本セッションを通じて、インディーゲームの文化に接点を持ちたいと考えているみなさまにむけて、最前線の情報をご紹介いたします。
講演者プロフィール
新井 春巻

講談社ヤングマガジンコミックス
「こはるはる!」
「女子校のこひー先生」
「デベロッパーズ~ゲーム創作沼へようこそ~」
《講演者からのメッセージ》
ゲーム業界とマンガ業界、近いようで遠い存在ですが、
一番近いところはインディーゲームにあるんじゃないかと取材をして思いました。
重たい技術的な話はできませんが、外側から見たゲーム業界の一面、
その面白さを感じていただければと思います。
一條 貴彰

個人ゲーム作家として『Back in 1995』を開発、Steam/Nintendo Switch/PS4/XboxOne向けに配信。現在も新作を開発しながら、執筆活動やアドバイザリー業務を通じて日本のインディーがさらに活躍できるための環境づくりを目指している。
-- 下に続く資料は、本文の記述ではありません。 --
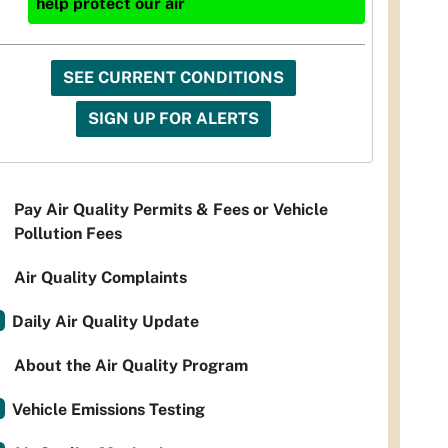
help protect our air
SEE CURRENT CONDITIONS
SIGN UP FOR ALERTS
Pay Air Quality Permits & Fees or Vehicle
Pollution Fees
Air Quality Complaints
Daily Air Quality Update
About the Air Quality Program
Vehicle Emissions Testing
経済産業省 デジタル等クリエイター人材創出事業『創風』アドバイザー、インキュベーションプログラム「iGi indie Game incubator」アドバイザーを務める。
また、著書に『インディーゲーム・サバイバルガイド』、ウェブサイト「IndieGamesJp.dev 」運営、インディーゲーム開発者専用カンファレンス「Indie Developers Conference」共同主催。
《講演者からのメッセージ》
昨今、大小さまざまなゲームビジネスが「インディーゲーム」と呼称されておりますが、本講演においては「個人~数人チームの作家が、自分たちのビジョンに基づいて自主的に制作し配信販売するゲーム作品」という意味でお話をいたします。
今回は漫画作品のアドバイザリーという立場で『デベロッパーズ』に参加しました。インディーゲーム開発者当事者の一人として、インディーゲームの文化が国内ゲーム産業全体に寄与し、ともに発展するための未来の展望をお話しできればと思っています。